In this study, we found the genes involved in oxidative phosphorylation pathway were significant down-regulated in the GV stage oocytes from 32-week-old mice compared with those from 5-week-old ones. Especially, most of these DEGs were located in mtDNA and participated in the encoding of mitochondrially encoded NADH dehydrogenase, the key protein subunits of complex I, including mt-Nd2, mt-Nd3, mt-Nd4, mt-Nd4L and mt-Nd5. Our results indicated that the function of oxidative phosphorylation and mitochondrial respiratory chain would be disturbed in the progression of oocyte aging. Interestingly, the mitochondrially encoded subunits involved in respiratory chain might be affected more significantly and earlier, as mitochondrial DNA lack the protection of histones and effective DNA repair system [35, 36]. Besides, working as the main source of ROS, mitochondrial DNA will face more attack from oxidative stress [35, 36]. As the main entrance for electrons to the respiratory chain, the dysfunction of complex I will lead to the disorder of mitochondrial respiratory chain and decreasing ATP production, causing variable clinical manifestations [24, 25, 37]. Our analysis indicated that aging would adversely affect mitochondrial respiratory chain in oocytes, especially the mitochondrially encoded subunits in complex I.

The limiting aspect of our study was the number of oocytes analyzed. In addition, the transcriptome of mice is still different from that of human. A well-designed investigation with large sample size will be needed to test our hypothesis even further.
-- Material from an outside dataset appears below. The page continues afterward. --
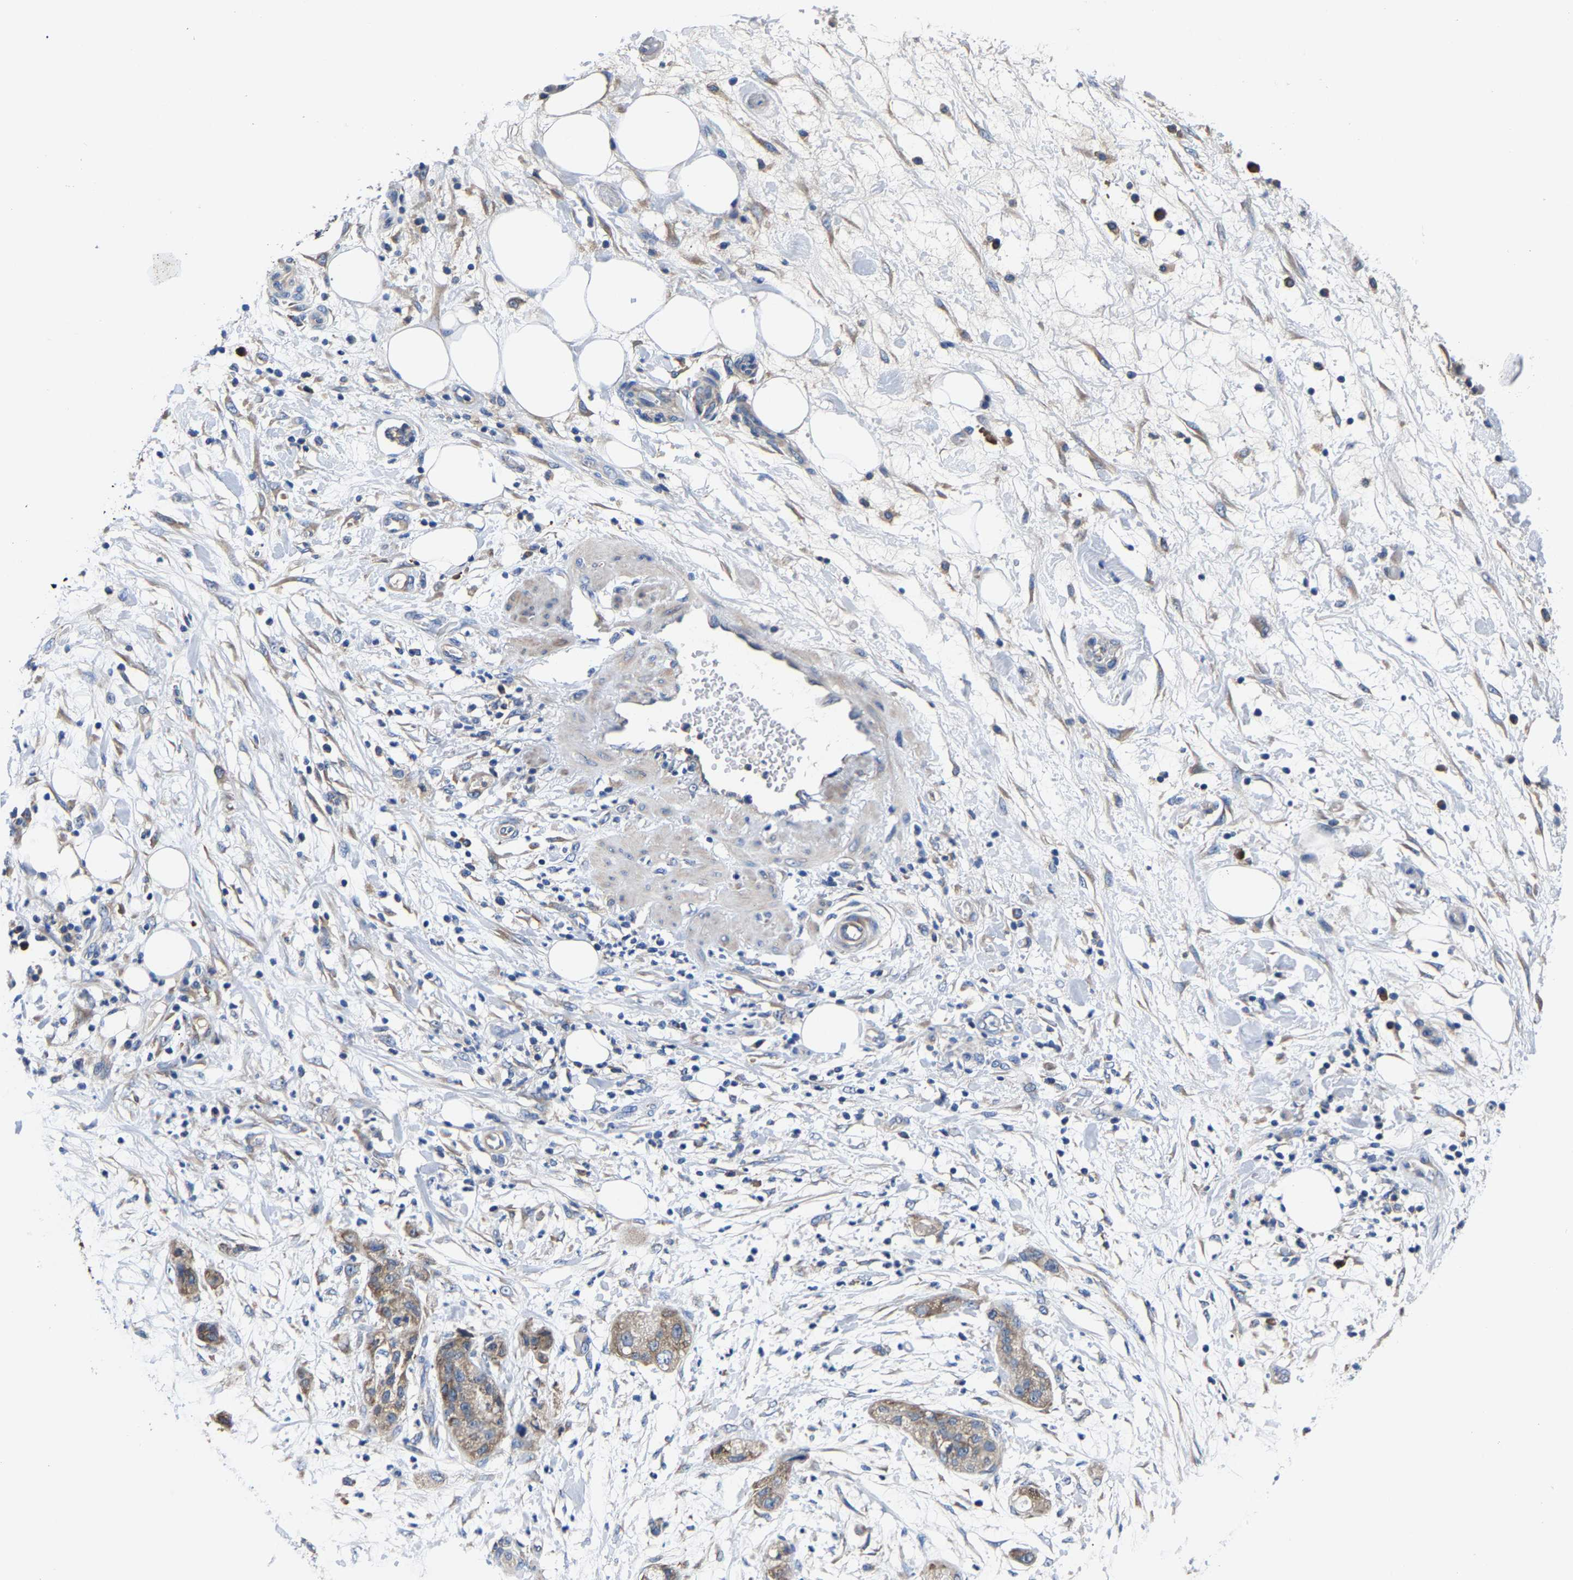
{"staining": {"intensity": "weak", "quantity": "25%-75%", "location": "cytoplasmic/membranous"}, "tissue": "pancreatic cancer", "cell_type": "Tumor cells", "image_type": "cancer", "snomed": [{"axis": "morphology", "description": "Adenocarcinoma, NOS"}, {"axis": "topography", "description": "Pancreas"}], "caption": "The micrograph reveals staining of pancreatic cancer (adenocarcinoma), revealing weak cytoplasmic/membranous protein expression (brown color) within tumor cells.", "gene": "SRPK2", "patient": {"sex": "female", "age": 78}}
To be concluded, with the application of scRNA-seq, this study revealed that the dysfunction of mitochondrial respiratory chain, endoplasmic reticulum stress and reduced antioxidant capacity might all be involved in the progression of oocyte aging. Especially, the disorder of mitochondrial DNA-encoded subunits of respiratory chain complexes might play a central role in this process.